Groupe Caisse d'Epargne, third largest French consumer banking network has ousted its chairman and CEO after suffering a nearly €695 million ($931 million) trading loss on Oct 6.

Charles Milhaud, chairman of the management board, will be replaced by Bernard Comolet, while Alain Lemaire will become CEO, replacing Nicolas Merindol, Caisse d'Epargne said on Monday in an e-mailed statement.

Both Comolet and Lemaire are already at the group. Comolet is the head of the Caisse d'Epargne dealing with the Paris region, while Lemaire runs the Caisse d'Epargne branch dealing with the Provence-Alpes-Corse region.

The supervisory board of Caisse d'Epargne also accepted the resignation of Julien
Carmona, head of finance, the Paris-based lender said.

"This loss is the consequence at the same time of markets' exceptional volatility, and of the violation of instructions that the board and myself had given," Mr Milhaud, aged 65, said in a separate statement.
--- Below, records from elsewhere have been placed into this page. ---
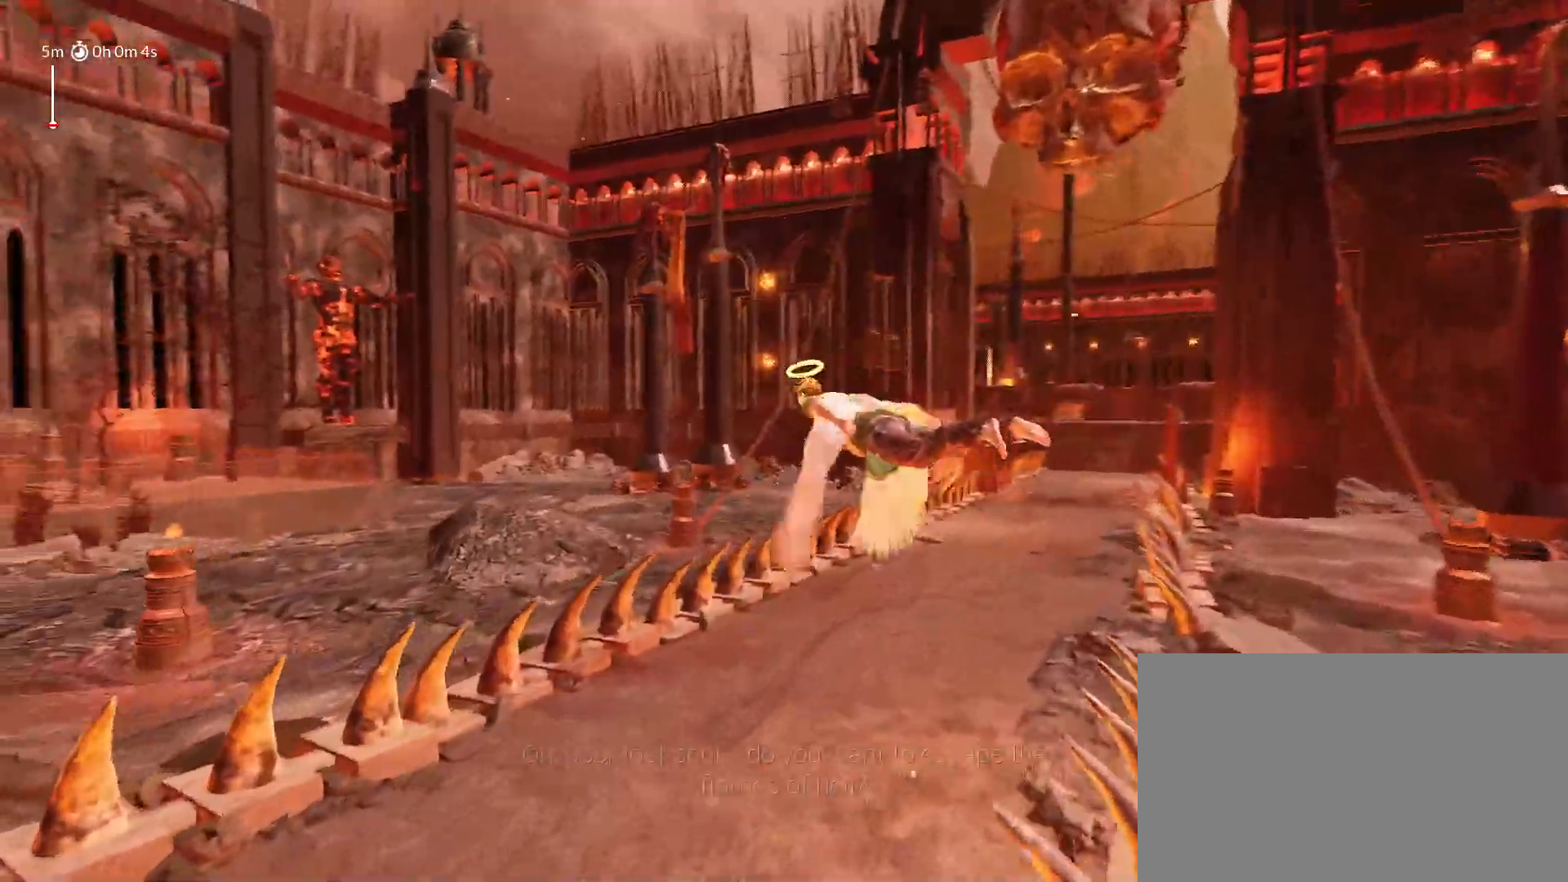
{"keys": ["a", "shift", "space", "w"], "mouse_move": "left", "events": []}
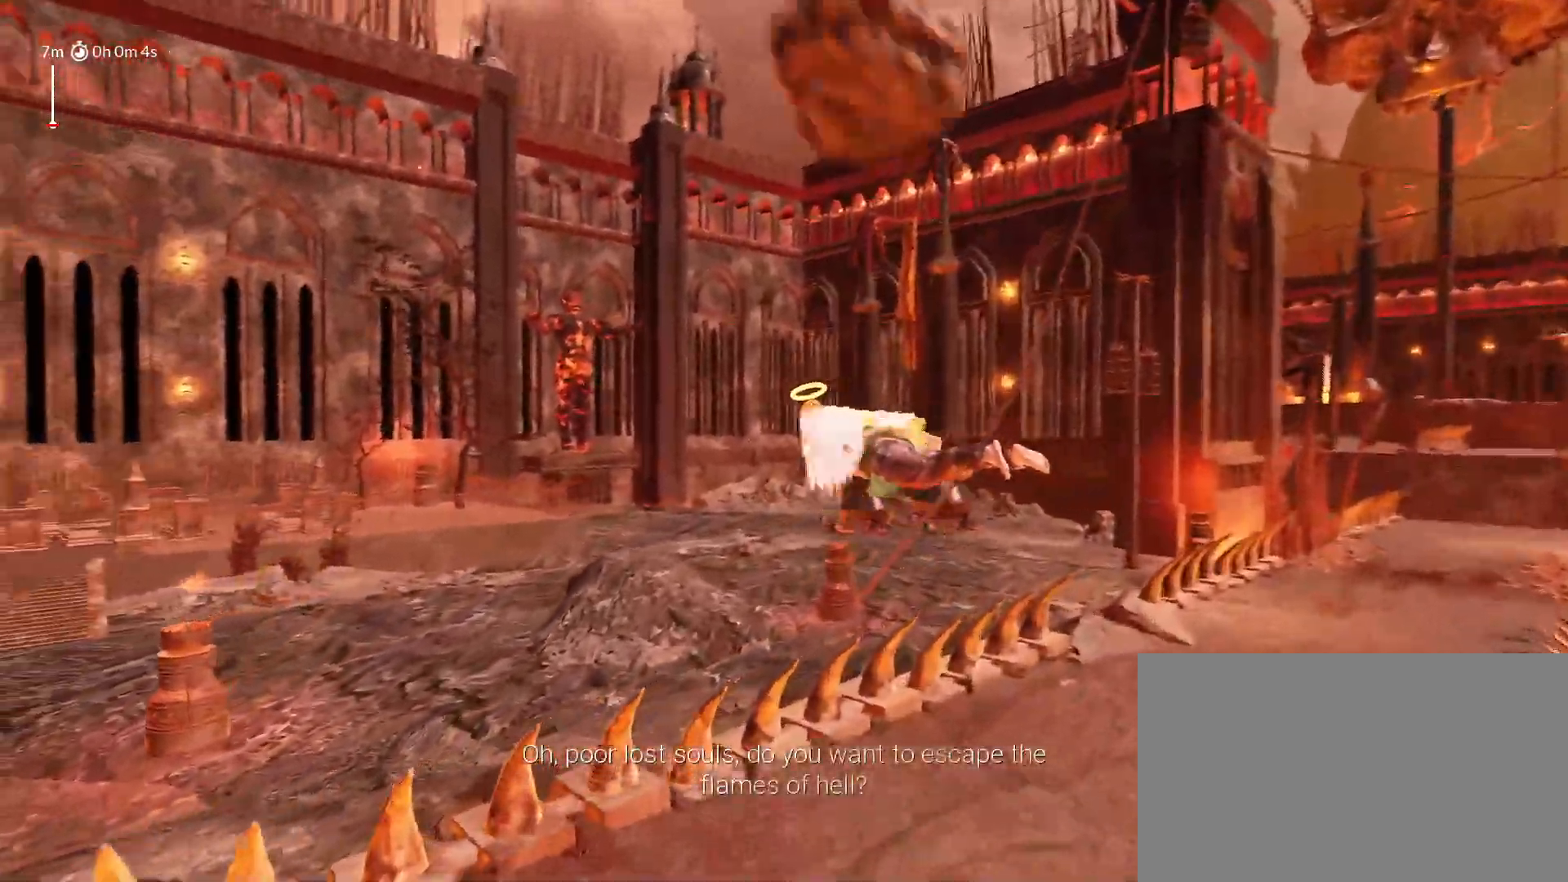
{"keys": ["d", "shift", "space", "w"], "mouse_move": "right", "events": [[100, "a", "up"], [150, "d", "down"]]}
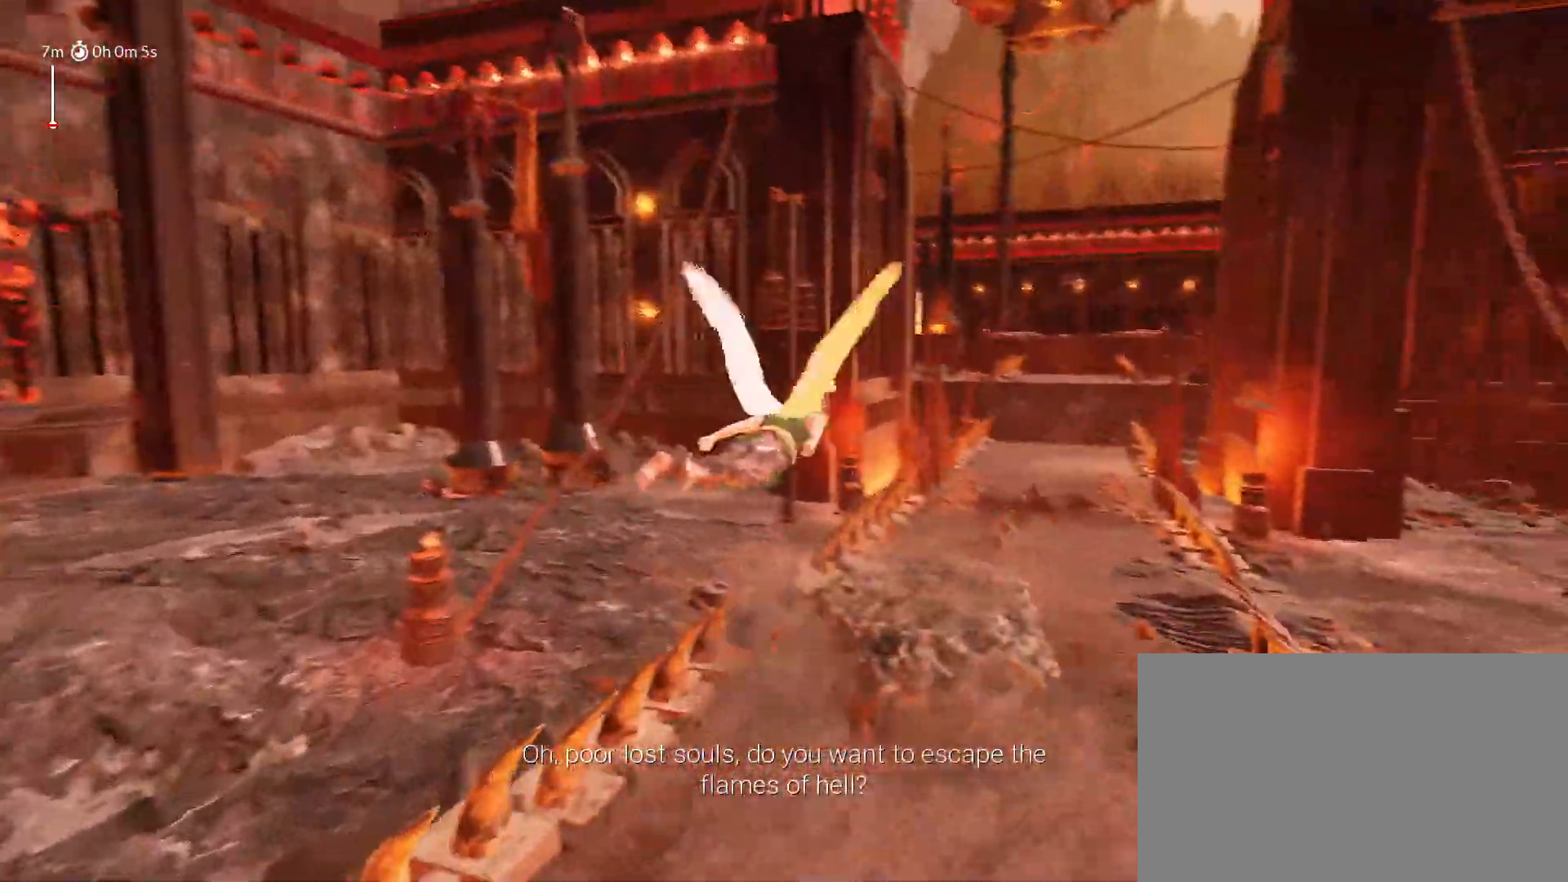
{"keys": ["d", "shift", "space", "w"], "mouse_move": "right", "events": []}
"Nevertheless, I take entire responsibility for it," he said, adding that he is asking for no golden parachute.

This abysmal loss seems to be attributed to a team of three traders who, after exceeding authorized limits on size and risk, bet on a rebound of stock markets just before the latter brutally crumbled on the 6th of October, declared French newspaper Le Figaro.

The latest French banking turmoil, said by President Sarkozy to show an "absence of responsibility" at the bank, comes about nine months after Societe Generale SA suffered a €4.9 billion ($6.5 billion) loss, in late January, from unauthorized bets by trader Jerome Kerviel, prompting risk-management questions.

The worst week on record for European stock markets drove Caisse d'Epargne's trading losses.

A decision of Caisse d'Epargne's management board earlier this year to stop proprietary trading had not been implemented, Milhaud told French newspaper Le Journal du Dimanche on Sunday.

Mr Milhaud said he was informed on October 13th of a deficit of about $134 million, according to the same newspaper.